[Dataset records Boundary: Start]

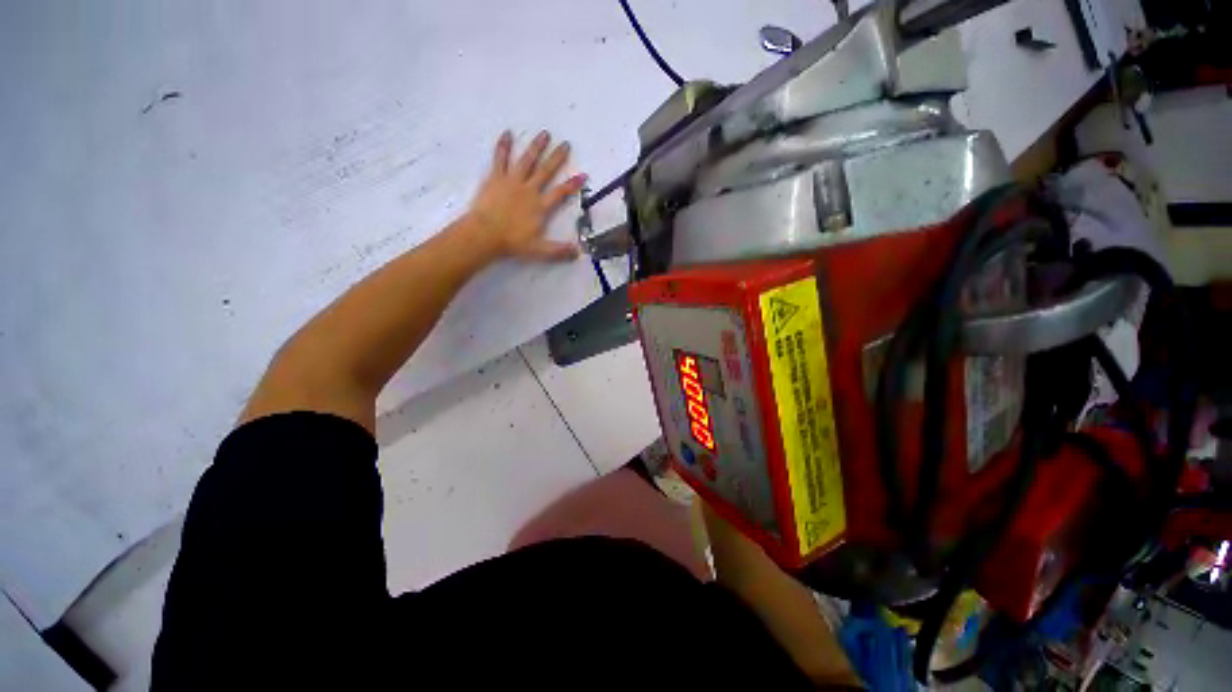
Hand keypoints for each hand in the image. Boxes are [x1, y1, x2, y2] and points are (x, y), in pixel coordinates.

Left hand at [462, 130, 585, 262]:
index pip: (560, 193)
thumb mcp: (539, 250)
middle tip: (565, 144)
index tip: (583, 175)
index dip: (572, 184)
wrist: (485, 234)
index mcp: (540, 206)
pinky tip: (507, 133)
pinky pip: (500, 158)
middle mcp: (529, 190)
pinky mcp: (495, 178)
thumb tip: (578, 252)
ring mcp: (511, 181)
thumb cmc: (512, 243)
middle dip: (557, 157)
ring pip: (526, 160)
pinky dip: (504, 146)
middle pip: (545, 171)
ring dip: (536, 147)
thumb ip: (559, 250)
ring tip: (544, 134)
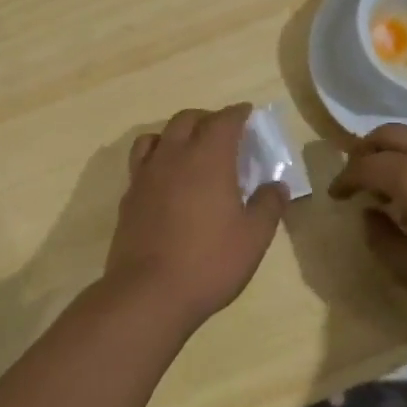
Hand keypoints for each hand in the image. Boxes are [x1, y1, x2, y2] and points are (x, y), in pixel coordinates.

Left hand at [105, 104, 288, 333]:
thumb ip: (268, 206)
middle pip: (187, 120)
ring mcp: (146, 175)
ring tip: (189, 148)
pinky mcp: (129, 197)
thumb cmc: (209, 262)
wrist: (148, 293)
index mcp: (208, 158)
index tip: (247, 113)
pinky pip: (141, 162)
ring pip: (158, 136)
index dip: (237, 113)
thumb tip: (278, 185)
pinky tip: (165, 179)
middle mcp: (174, 156)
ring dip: (176, 133)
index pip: (224, 120)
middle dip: (207, 118)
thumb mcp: (253, 237)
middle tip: (223, 131)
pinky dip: (156, 157)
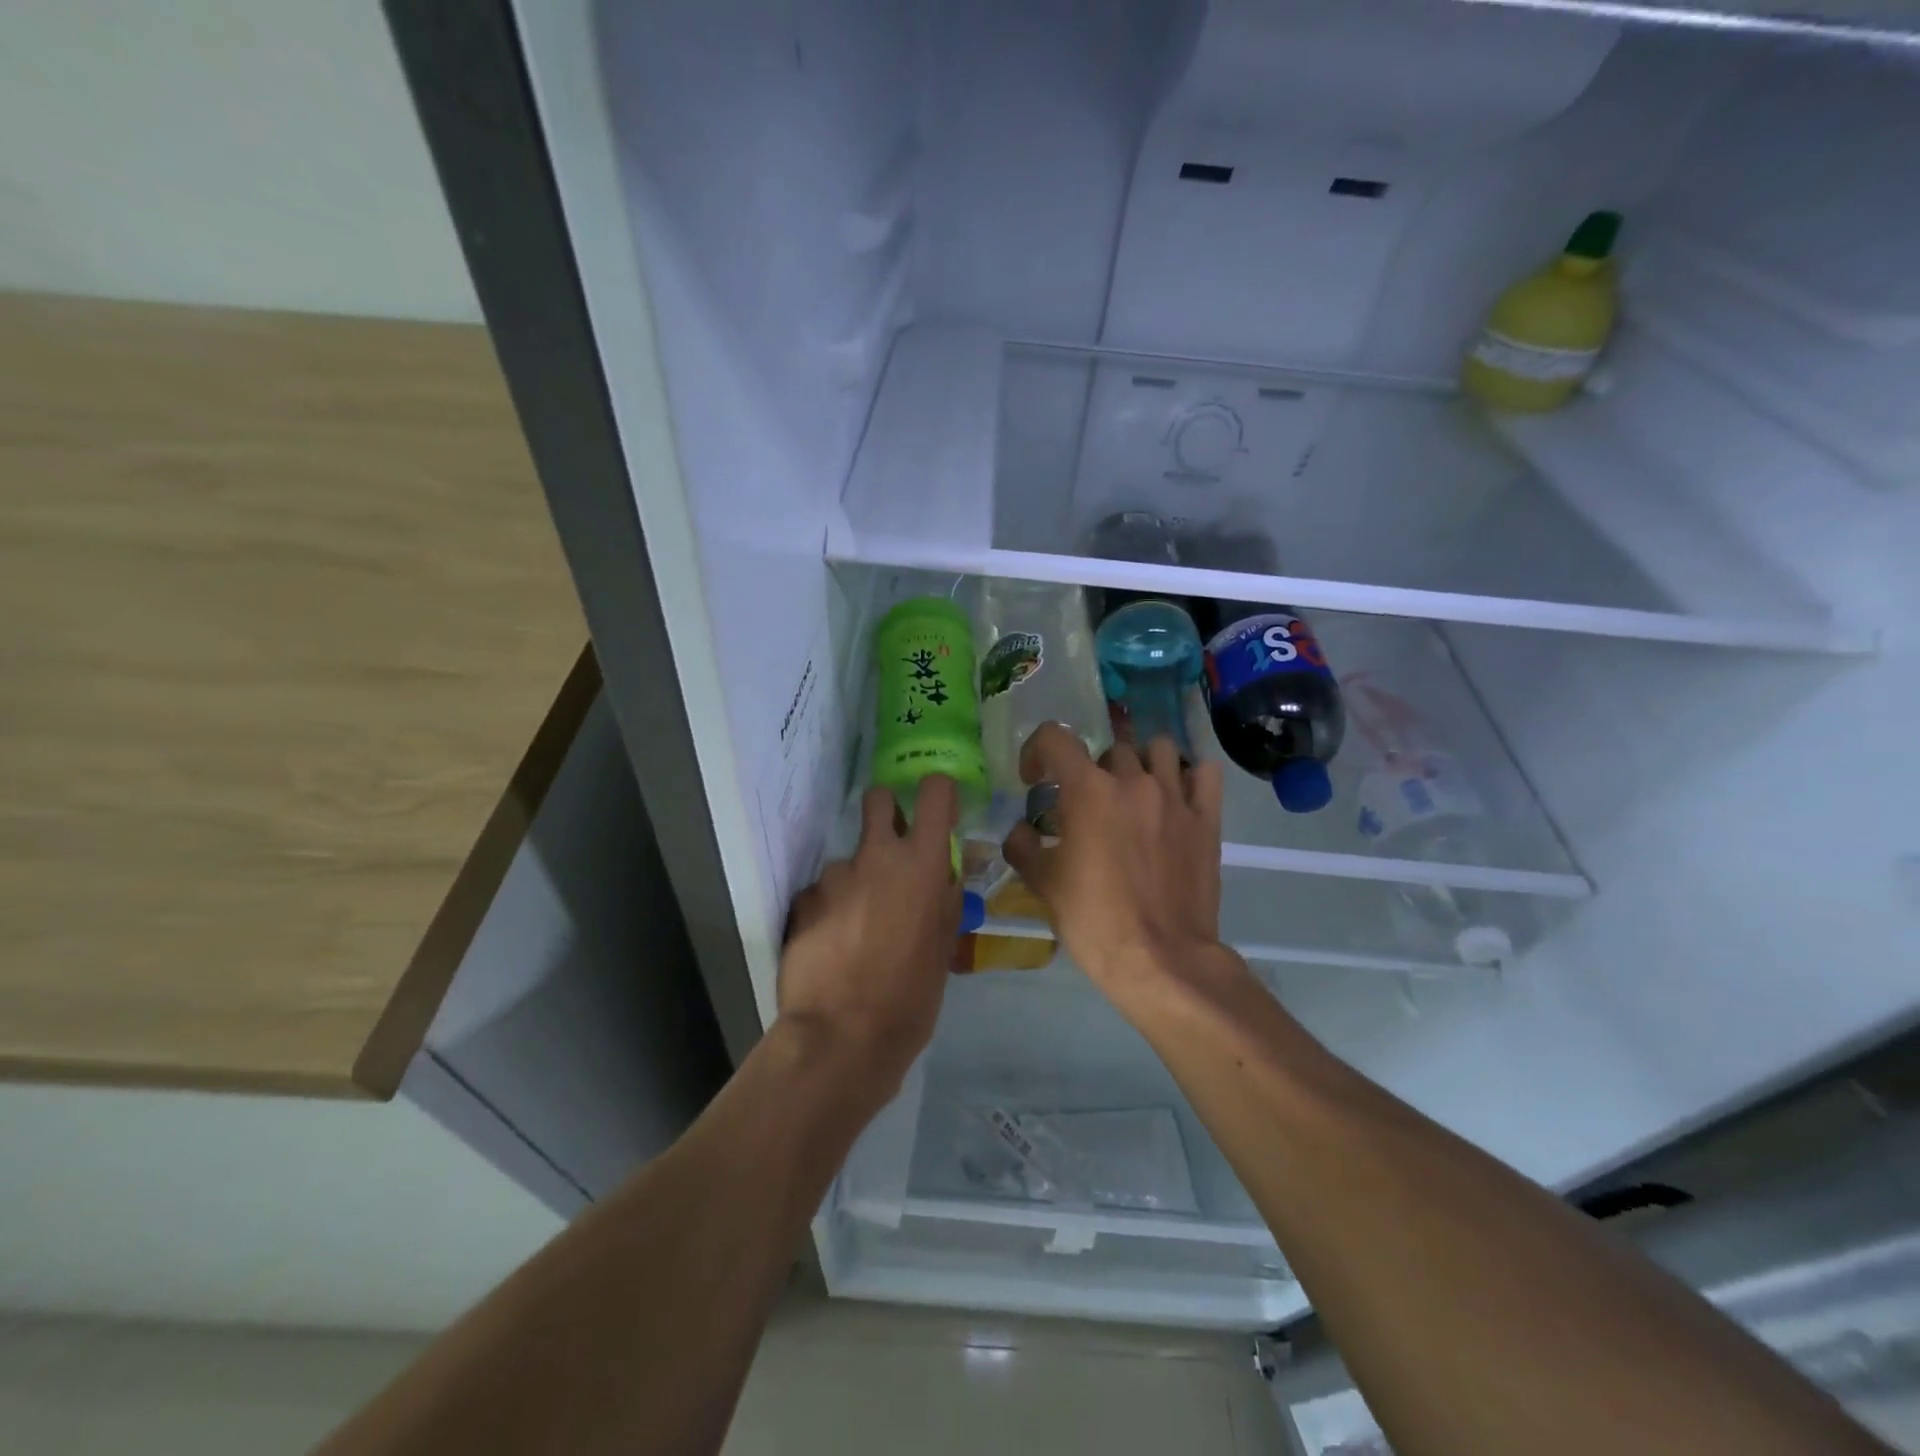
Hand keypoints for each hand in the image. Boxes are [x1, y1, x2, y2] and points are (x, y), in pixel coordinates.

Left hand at [777, 775, 961, 1101]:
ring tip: (858, 930)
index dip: (938, 793)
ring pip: (849, 860)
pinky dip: (829, 910)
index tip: (939, 809)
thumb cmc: (909, 998)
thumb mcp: (943, 950)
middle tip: (891, 850)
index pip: (935, 793)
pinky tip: (833, 946)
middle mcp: (876, 857)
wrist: (841, 1037)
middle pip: (879, 799)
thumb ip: (944, 902)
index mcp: (921, 865)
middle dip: (887, 811)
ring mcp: (834, 877)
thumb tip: (944, 877)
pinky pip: (823, 893)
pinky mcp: (802, 900)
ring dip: (856, 882)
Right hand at [1003, 724, 1242, 1017]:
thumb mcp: (1043, 884)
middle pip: (1109, 748)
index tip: (1035, 779)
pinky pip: (1203, 773)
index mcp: (1088, 791)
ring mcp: (1176, 797)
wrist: (1161, 960)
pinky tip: (1177, 795)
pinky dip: (1188, 775)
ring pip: (1159, 748)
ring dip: (1140, 762)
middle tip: (1086, 804)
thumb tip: (1023, 831)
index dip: (1037, 750)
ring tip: (1133, 792)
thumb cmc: (1094, 920)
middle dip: (1090, 770)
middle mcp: (1133, 781)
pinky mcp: (1207, 819)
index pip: (1056, 737)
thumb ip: (1023, 846)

[Dataset records Boundary: End]

[Exercise brief]
The data above must be copied exactly. Leave out the pictures.

[Problem solution]
Hand keypoints for each hand in the image. Boxes are [x1, y1, x2, y2] and points are (x, y), in pixel coordinates.

Left hand at [462, 130, 585, 262]:
index pip: (560, 193)
thumb mcp: (539, 250)
middle tip: (565, 144)
index tip: (583, 175)
index dip: (572, 184)
wrist: (485, 234)
index mcp: (540, 206)
pinky tip: (507, 133)
pinky pip: (500, 158)
middle mcp: (529, 190)
pinky mcp: (495, 178)
thumb tip: (578, 252)
ring mcp: (511, 181)
thumb cmc: (512, 243)
middle dip: (557, 157)
ring pip: (526, 160)
pinky dip: (504, 146)
middle pip: (545, 171)
ring dip: (536, 147)
thumb ip: (559, 250)
ring tip: (544, 134)
Hand keypoints for each hand in the image. Boxes are [x1, y1, x2, y2] and points are (x, y), in pixel coordinates.

Left hand at [105, 104, 288, 333]:
thumb ip: (268, 206)
middle pip: (187, 120)
ring mcp: (146, 175)
ring tip: (189, 148)
pinky mcp: (129, 197)
thumb cmc: (209, 262)
wrist: (148, 293)
index mcp: (208, 158)
index tip: (247, 113)
pinky pip: (141, 162)
ring pip: (158, 136)
index dip: (237, 113)
thumb tip: (278, 185)
pinky tip: (165, 179)
middle mcp: (174, 156)
ring dip: (176, 133)
index pip: (224, 120)
middle dip: (207, 118)
thumb mcp: (253, 237)
middle tip: (223, 131)
pinky dip: (156, 157)
Hand keypoints for each hand in the image. Boxes are [x1, y1, x2, y2] and points are (x, y), in pixel coordinates.

Left hand at [777, 775, 961, 1101]:
ring tip: (858, 930)
index dip: (938, 793)
ring pip: (849, 860)
pinky dip: (829, 910)
index tip: (939, 809)
thumb cmc: (909, 998)
thumb mcp: (943, 950)
middle tip: (891, 850)
index pip: (935, 793)
pinky tip: (833, 946)
middle mcp: (876, 857)
wrist: (841, 1037)
middle pip: (879, 799)
thumb ip: (944, 902)
index mcp: (921, 865)
middle dip: (887, 811)
ring mcp: (834, 877)
thumb tip: (944, 877)
pinky pip: (823, 893)
pinky mcp: (802, 900)
ring dip: (856, 882)
Right hand at [1003, 724, 1242, 1017]:
thumb mcp: (1043, 884)
middle pip: (1109, 748)
index tip: (1035, 779)
pinky pip: (1203, 773)
index mcp: (1088, 791)
ring mcp: (1176, 797)
wrist: (1161, 960)
pinky tip: (1177, 795)
pinky dip: (1188, 775)
ring pip: (1159, 748)
ring dip: (1140, 762)
middle tip: (1086, 804)
thumb tip: (1023, 831)
index dip: (1037, 750)
ring tip: (1133, 792)
thumb cmc: (1094, 920)
middle dip: (1090, 770)
middle mcp: (1133, 781)
pinky mcp: (1207, 819)
index pip: (1056, 737)
thumb ip: (1023, 846)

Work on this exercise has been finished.